Stored items:

- Opening Delimiter -

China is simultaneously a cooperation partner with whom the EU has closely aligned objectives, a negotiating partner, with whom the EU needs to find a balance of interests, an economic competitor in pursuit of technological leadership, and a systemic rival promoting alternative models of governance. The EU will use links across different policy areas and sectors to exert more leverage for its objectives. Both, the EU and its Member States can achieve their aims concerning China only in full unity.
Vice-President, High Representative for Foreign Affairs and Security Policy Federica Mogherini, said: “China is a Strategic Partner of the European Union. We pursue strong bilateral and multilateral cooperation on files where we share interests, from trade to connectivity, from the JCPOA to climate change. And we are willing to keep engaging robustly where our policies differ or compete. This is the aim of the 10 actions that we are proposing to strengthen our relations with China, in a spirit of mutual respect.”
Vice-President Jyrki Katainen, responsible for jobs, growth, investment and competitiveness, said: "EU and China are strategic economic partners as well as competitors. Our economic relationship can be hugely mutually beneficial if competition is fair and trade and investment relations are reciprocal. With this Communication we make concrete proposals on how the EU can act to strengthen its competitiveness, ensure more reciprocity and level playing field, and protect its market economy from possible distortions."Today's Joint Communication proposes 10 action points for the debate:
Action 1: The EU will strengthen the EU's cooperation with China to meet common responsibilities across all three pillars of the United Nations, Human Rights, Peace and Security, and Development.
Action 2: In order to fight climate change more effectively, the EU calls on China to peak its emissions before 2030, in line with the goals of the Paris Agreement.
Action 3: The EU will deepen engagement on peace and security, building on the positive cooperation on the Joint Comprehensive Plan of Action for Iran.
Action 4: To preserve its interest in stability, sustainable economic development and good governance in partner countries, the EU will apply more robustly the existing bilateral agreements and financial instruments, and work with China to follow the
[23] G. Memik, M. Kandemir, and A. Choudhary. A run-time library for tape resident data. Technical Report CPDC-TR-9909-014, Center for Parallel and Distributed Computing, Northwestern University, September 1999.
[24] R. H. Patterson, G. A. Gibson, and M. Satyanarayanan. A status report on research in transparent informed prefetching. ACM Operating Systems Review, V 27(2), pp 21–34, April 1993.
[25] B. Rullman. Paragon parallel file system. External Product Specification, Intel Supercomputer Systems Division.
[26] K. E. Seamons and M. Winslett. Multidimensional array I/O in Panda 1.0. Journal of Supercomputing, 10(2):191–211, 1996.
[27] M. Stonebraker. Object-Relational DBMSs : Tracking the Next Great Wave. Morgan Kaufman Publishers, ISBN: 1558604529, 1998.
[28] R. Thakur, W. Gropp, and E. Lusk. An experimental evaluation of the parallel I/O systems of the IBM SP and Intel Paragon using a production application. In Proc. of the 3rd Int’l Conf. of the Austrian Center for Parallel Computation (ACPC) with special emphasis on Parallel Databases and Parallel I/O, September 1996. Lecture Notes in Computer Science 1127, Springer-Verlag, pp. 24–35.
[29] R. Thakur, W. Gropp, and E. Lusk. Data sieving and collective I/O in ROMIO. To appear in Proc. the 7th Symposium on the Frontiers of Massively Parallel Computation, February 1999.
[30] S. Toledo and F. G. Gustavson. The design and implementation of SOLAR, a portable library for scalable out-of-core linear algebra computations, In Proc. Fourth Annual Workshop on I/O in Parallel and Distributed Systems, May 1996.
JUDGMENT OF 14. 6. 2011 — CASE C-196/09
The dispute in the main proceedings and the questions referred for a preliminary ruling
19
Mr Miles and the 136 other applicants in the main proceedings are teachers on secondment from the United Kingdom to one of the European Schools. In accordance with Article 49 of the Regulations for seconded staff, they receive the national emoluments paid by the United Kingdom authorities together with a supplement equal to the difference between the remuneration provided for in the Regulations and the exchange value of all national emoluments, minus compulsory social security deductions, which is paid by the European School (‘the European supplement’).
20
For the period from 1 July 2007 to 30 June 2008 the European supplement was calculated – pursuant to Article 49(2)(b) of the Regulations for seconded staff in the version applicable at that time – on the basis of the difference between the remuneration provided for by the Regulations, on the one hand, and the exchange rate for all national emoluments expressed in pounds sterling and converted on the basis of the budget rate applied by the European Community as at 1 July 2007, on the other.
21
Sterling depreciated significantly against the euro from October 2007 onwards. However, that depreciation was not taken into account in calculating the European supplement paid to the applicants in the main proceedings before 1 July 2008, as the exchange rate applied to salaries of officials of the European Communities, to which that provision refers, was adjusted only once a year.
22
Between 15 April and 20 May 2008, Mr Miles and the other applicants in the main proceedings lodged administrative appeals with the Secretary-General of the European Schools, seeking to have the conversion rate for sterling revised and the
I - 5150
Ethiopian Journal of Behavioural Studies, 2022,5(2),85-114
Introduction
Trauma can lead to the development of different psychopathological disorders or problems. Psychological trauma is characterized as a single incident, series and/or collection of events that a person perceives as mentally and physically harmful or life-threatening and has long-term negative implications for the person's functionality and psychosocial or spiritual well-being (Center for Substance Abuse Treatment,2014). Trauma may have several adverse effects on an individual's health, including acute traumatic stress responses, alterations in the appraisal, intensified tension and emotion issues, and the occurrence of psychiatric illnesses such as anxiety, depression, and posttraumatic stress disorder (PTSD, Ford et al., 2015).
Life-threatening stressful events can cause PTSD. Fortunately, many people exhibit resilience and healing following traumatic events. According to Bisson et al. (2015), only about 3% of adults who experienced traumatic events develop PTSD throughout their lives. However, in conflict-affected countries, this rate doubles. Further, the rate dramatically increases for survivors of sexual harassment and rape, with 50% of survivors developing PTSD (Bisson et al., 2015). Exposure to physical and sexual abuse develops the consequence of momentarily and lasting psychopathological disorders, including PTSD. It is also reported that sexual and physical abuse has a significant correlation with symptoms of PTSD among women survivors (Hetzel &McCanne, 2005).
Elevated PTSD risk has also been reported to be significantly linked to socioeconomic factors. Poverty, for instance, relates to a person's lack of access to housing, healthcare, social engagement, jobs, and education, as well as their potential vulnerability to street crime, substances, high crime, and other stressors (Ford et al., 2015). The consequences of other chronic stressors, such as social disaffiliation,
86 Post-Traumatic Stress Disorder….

- Closing Delimiter -

TASK BRIEF: Take the line above containing "Action 3: The", the line containing "[23] G. Memik, M.", and all lines in between, and copy them exactly without anything else.

TASK OUTPUT:
Action 3: The EU will deepen engagement on peace and security, building on the positive cooperation on the Joint Comprehensive Plan of Action for Iran.
Action 4: To preserve its interest in stability, sustainable economic development and good governance in partner countries, the EU will apply more robustly the existing bilateral agreements and financial instruments, and work with China to follow the
[23] G. Memik, M. Kandemir, and A. Choudhary. A run-time library for tape resident data. Technical Report CPDC-TR-9909-014, Center for Parallel and Distributed Computing, Northwestern University, September 1999.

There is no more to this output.